Measuring Z' couplings at the LHC

TL;DR

This paper investigates the potential to measure and distinguish Z' gauge boson couplings at the LHC using advanced NLO QCD calculations, enabling precise coupling extraction for various models and masses.

Contribution

It introduces a new technique for simulating Z' gauge bosons and extends coupling parametrizations to include parity-violating terms, improving analysis accuracy.

Findings

Four coupling combinations can be reliably extracted.

Precise measurements are feasible at 1.5 TeV with 100 fb^{-1}.
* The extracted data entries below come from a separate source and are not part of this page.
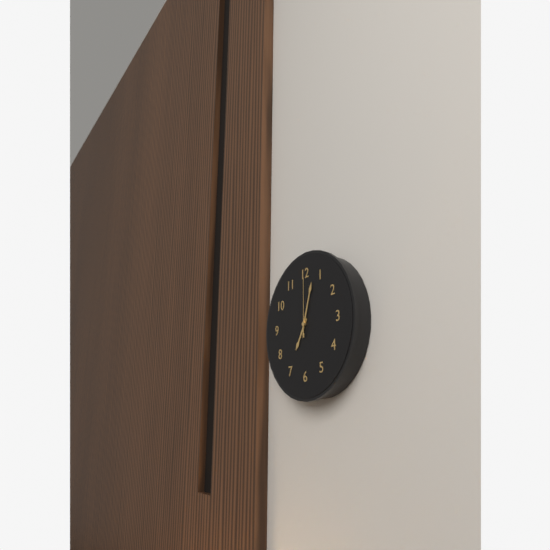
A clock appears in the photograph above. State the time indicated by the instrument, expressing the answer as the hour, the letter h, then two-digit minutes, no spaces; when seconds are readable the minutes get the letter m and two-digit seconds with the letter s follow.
7h03m00s
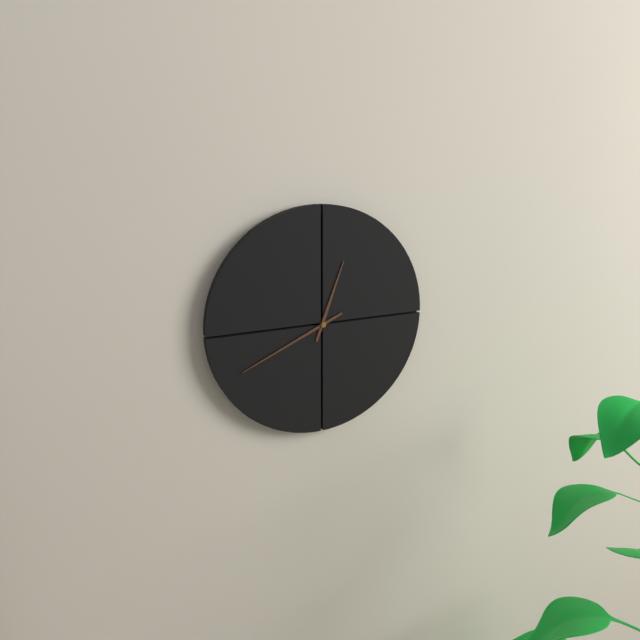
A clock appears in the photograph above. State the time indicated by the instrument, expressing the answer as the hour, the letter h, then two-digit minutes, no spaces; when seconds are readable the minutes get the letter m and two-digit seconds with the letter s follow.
12h41
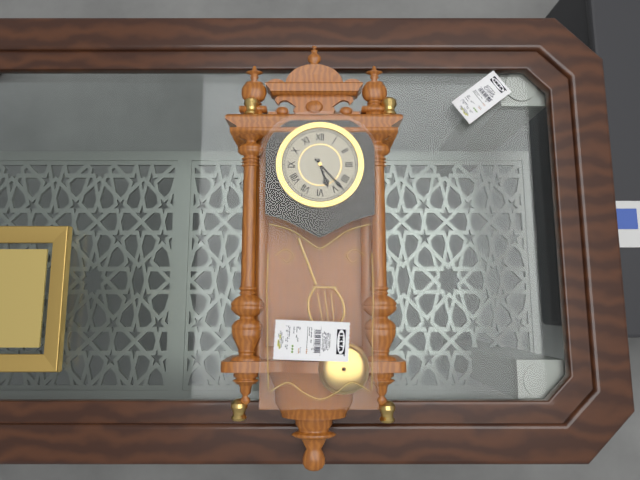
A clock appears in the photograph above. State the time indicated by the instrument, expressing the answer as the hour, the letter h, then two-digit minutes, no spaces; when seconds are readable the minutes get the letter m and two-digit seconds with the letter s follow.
5h23
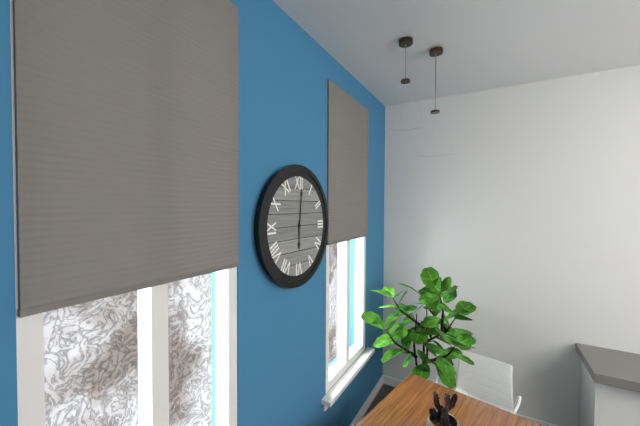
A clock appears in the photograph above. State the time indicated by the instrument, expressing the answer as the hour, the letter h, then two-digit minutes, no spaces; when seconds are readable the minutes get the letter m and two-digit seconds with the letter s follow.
6h01
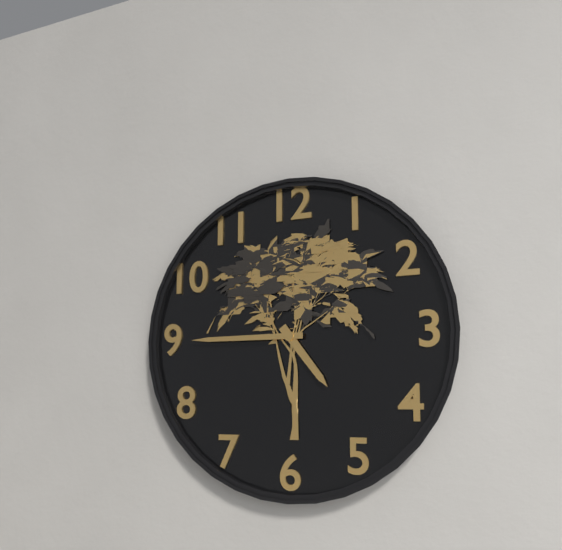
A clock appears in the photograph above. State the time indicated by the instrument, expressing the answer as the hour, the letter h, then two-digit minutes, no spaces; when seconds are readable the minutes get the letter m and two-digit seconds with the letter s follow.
4h45
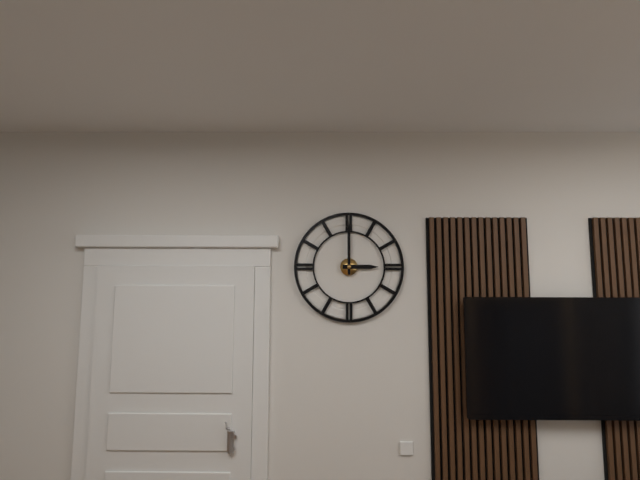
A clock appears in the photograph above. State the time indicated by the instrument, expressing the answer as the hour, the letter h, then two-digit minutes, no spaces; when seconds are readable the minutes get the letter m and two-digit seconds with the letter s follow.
3h00
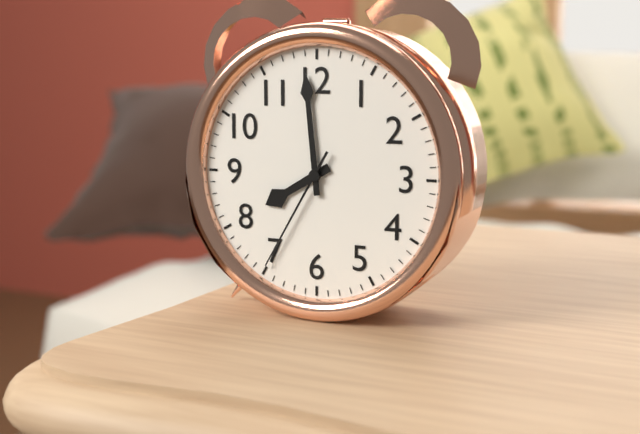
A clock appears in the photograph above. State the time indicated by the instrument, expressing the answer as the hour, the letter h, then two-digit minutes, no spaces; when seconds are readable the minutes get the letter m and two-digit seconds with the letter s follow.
7h59m35s
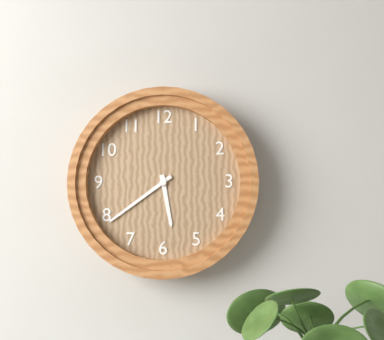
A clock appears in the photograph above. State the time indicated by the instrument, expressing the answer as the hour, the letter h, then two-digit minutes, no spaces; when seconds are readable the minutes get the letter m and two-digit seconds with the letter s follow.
5h39
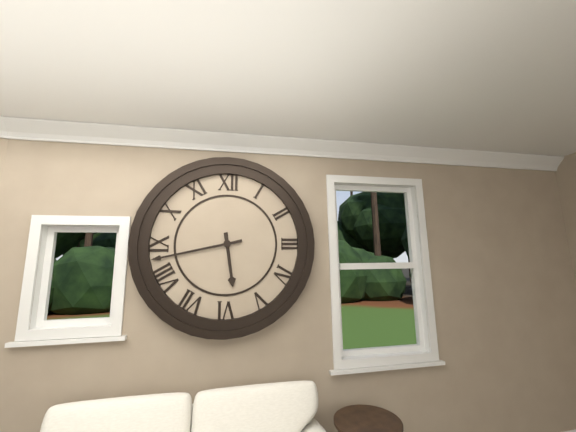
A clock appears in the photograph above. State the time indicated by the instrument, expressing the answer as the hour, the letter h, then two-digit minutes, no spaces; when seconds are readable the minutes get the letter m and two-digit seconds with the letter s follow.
5h43
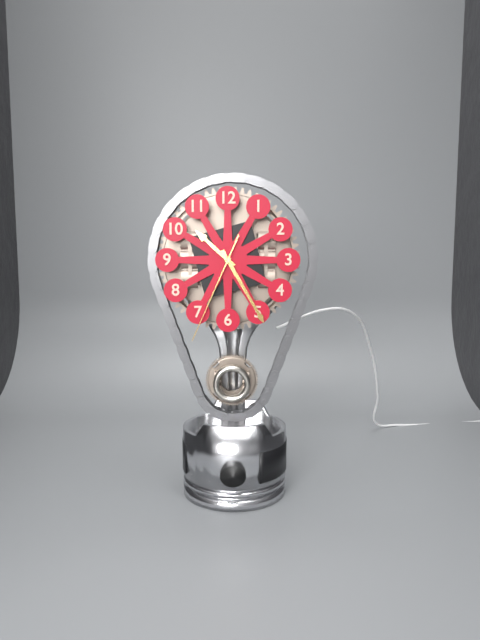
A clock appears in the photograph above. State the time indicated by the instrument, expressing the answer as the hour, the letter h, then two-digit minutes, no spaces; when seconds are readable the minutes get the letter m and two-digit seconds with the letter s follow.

Higher mass Z' requires the SLHC for accurate coupling determination.

Abstract

We study the properties of potential new Z' gauge bosons produced through the Drell-Yan mechanism at the LHC. Our analysis is performed using a fully differential next-to-leading order QCD calculation with spin correlations, interference effects, and experimental acceptances included. We examine the distinguishability of different models and the feasibility of extracting general coupling information with statistical, residual scale, and current parton distribution function error estimates included. We extend a previous parametrization of Z' couplings to include parity-violating coupling combinations, and introduce a convenient technique for simulating new gauge bosons on-peak using the concept of basis models. We illustrate our procedure using several example Z' models. We find that one can extract reliably four combinations of generation-independent quark and lepton couplings in our analysis. For a Z' mass of 1.5 TeV, one can determine coupling information very well assuming 100 fb^{-1} of integrated luminosity, and a precise measurement becomes possible with 1 ab^{-1} at the SLHC. For a 3 TeV mass, a reasonable determination requires the SLHC.